Apropos Schule. Calle Fuhr setzt eine Hornbrille auf, mutiert zum Mathematik-Lehrer Haucke. Er zeigt in den Zuschauerraum: „Detlev, kurz die Definition von Leitzins bitte!“ Ups, wir fühlen uns auf dem falschen Fuß erwischt. Gleich wird als Rechenbeispiel das Volkstheater angekauft und die Mietrenditen bei unterschiedlichen Leitzinsvarianten durchgerechnet. Besser siebenunddreißig als sieben Millionen im Jahr – und bald gehört Benko das KaDeWe. Dazwischen Ausflüge zu den „Benko-Boys“, zu denen auch Joschka Fischer, Alfred Gusenbauer und Sebastian Kurz zählen. Erste Sahne an Kanzler-Prominenz.
Die Pleiten von Galeria Kaufhof und Karstadt? Calle Fuhr nimmt zwei Alubecher her, einer steht für die geliebte Tochterfirma „Elisabeth“, der andere heißt „Dörte“. Das ist die wenig geliebte Tochter, da kommen die 32.000 Mitarbeiter rein und jene hunderte Filialen, die bei anderen eingemietet sind. Die satten Covid-Hilfsgelder werden in Form überhöhter Mieten kreativ umgeleitet zur geliebten Elisabeth, während auf der Dörte-Seite zwei Drittel vom Personal abgebaut werden. Heulen möchte man, wenn das so erklärt wird.
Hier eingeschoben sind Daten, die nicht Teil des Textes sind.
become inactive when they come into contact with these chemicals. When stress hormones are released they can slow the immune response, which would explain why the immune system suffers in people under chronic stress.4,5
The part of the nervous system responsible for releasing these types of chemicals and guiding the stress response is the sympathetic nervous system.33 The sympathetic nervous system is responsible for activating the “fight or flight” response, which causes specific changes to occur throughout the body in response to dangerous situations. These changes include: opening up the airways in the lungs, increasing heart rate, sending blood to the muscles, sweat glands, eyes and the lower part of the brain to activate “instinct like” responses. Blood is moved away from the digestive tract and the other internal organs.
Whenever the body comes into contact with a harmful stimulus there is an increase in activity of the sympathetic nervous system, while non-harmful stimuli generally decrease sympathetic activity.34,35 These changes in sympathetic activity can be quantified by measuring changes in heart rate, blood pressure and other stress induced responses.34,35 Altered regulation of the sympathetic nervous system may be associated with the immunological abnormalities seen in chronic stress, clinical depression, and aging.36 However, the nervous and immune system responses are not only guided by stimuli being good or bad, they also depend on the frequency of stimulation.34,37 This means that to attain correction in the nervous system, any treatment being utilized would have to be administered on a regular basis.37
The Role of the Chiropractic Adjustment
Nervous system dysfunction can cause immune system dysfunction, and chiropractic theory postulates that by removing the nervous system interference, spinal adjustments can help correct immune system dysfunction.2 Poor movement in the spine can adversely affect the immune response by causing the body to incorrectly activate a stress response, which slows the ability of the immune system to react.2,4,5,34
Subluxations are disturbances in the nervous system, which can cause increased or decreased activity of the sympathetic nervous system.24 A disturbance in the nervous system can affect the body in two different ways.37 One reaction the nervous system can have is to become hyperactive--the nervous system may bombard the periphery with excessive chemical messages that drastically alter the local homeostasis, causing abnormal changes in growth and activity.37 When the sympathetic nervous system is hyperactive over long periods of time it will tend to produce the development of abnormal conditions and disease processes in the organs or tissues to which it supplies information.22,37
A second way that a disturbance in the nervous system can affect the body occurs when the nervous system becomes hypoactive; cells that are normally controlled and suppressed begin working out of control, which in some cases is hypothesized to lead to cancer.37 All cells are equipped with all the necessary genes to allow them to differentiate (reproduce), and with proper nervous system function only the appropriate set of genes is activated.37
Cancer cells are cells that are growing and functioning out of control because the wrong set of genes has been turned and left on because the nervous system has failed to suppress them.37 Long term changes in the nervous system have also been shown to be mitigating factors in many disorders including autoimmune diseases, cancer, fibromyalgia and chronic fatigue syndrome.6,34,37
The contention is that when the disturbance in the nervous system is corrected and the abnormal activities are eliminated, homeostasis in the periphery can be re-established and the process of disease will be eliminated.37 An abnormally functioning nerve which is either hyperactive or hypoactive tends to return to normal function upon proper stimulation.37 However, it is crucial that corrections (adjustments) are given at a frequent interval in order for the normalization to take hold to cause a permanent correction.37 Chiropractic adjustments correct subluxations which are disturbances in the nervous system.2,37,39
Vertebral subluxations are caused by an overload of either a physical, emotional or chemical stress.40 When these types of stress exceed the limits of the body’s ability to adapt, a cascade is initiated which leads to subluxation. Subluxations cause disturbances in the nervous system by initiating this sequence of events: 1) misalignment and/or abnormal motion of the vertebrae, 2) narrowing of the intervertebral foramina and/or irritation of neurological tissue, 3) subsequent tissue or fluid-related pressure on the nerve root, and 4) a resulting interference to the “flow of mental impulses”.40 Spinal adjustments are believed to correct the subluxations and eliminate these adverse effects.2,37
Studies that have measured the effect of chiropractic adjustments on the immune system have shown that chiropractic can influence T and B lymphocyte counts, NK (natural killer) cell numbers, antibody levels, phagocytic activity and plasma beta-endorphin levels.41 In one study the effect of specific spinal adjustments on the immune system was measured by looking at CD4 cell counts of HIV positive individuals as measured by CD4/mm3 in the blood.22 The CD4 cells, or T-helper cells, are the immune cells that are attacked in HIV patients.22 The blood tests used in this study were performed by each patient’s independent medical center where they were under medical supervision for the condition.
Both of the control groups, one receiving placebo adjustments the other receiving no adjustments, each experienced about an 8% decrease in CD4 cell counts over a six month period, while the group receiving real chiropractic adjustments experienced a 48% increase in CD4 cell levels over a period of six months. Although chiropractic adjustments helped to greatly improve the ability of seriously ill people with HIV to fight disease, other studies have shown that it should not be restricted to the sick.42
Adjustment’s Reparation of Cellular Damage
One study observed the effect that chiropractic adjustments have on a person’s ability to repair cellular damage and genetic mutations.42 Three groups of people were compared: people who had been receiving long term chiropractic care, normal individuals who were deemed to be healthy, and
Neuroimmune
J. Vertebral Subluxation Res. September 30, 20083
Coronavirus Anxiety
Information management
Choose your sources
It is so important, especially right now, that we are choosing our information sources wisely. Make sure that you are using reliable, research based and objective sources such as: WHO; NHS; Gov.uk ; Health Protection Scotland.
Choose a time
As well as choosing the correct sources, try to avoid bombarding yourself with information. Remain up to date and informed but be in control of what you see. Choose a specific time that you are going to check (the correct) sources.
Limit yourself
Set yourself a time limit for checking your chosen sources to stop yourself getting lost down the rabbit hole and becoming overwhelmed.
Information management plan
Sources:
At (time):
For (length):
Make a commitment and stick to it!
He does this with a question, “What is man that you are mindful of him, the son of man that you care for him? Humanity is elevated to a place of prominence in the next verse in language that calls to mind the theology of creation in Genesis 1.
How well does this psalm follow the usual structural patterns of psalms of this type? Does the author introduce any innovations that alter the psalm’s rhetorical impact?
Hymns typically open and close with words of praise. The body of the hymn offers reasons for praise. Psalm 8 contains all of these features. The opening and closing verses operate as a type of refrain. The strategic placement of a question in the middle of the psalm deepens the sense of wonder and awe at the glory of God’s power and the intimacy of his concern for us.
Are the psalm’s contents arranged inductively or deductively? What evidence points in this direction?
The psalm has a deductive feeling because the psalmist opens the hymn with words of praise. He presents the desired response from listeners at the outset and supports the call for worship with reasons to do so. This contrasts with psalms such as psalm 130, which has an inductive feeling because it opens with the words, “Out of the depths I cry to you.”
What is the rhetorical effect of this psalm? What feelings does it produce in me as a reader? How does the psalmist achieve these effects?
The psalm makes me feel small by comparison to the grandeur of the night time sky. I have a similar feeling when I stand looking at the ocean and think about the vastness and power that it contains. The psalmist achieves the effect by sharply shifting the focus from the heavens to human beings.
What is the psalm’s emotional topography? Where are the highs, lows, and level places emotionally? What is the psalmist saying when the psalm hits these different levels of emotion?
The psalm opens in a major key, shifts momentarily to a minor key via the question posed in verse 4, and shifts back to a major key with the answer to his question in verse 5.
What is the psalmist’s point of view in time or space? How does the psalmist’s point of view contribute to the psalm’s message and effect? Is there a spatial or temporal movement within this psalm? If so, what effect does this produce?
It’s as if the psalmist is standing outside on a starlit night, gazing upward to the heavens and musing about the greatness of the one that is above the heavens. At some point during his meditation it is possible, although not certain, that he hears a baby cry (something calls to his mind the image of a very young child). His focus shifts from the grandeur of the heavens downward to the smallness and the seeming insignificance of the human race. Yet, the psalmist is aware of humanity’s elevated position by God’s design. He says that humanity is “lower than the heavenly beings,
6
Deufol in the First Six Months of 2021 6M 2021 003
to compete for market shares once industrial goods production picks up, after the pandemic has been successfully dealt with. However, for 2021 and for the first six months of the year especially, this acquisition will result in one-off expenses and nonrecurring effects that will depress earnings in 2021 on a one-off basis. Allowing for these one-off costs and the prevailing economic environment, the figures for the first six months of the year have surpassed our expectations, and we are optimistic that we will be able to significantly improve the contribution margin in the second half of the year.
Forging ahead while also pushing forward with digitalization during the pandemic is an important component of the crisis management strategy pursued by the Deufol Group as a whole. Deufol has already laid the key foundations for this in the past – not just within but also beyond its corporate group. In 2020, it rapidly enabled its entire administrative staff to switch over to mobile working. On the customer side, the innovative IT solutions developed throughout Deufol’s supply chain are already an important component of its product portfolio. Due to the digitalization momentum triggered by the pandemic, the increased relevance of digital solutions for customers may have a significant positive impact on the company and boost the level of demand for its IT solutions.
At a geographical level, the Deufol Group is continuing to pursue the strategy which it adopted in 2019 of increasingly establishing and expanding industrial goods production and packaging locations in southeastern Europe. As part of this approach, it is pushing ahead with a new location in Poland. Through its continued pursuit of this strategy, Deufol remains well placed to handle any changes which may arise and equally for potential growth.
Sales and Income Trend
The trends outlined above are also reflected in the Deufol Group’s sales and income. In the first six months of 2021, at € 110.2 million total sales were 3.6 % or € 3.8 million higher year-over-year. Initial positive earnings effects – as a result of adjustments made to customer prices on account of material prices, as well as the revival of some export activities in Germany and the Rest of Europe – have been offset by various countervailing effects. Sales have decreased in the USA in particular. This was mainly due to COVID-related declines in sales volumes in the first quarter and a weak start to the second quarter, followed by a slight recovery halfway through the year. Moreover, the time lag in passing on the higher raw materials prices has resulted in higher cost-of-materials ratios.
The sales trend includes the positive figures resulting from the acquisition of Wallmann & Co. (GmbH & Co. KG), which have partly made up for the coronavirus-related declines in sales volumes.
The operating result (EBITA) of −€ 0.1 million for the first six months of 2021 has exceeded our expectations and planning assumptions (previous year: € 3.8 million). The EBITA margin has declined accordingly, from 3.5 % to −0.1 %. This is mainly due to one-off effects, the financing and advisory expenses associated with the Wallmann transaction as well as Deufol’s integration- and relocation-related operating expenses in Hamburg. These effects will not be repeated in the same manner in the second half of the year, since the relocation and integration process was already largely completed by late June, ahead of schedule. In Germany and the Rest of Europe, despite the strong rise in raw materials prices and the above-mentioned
Zuletzt noch Calle Fuhr als Hütchentrick-Meister. Mit drei, dann neun Bechern erklärt er, wie das so geht mit einer schöngefärbten Firmenbilanz, mit verschobenen Finanz-Stichtagen und dem einfach nicht gelieferten Konzern-Gesamtabschluss.
Ein anderthalbstündiger Super-Lehrgang in Trickwirtschaft war das, so pfiffig vorgetragen, dass man nur unterschwellig wahrgenommen hat, dass Calle Fuhr sich sorgsam bedeckt hält mit konkreten Anschuldigungen gegen die politischen Ermöglicher. Das wären ja die Punkte, wo er sich Unterlassungsklagen einhandeln könnte. Diese Gefahr dürfte nicht dräuen, da seien Elisabeth und Dörte und die Hütchen vor.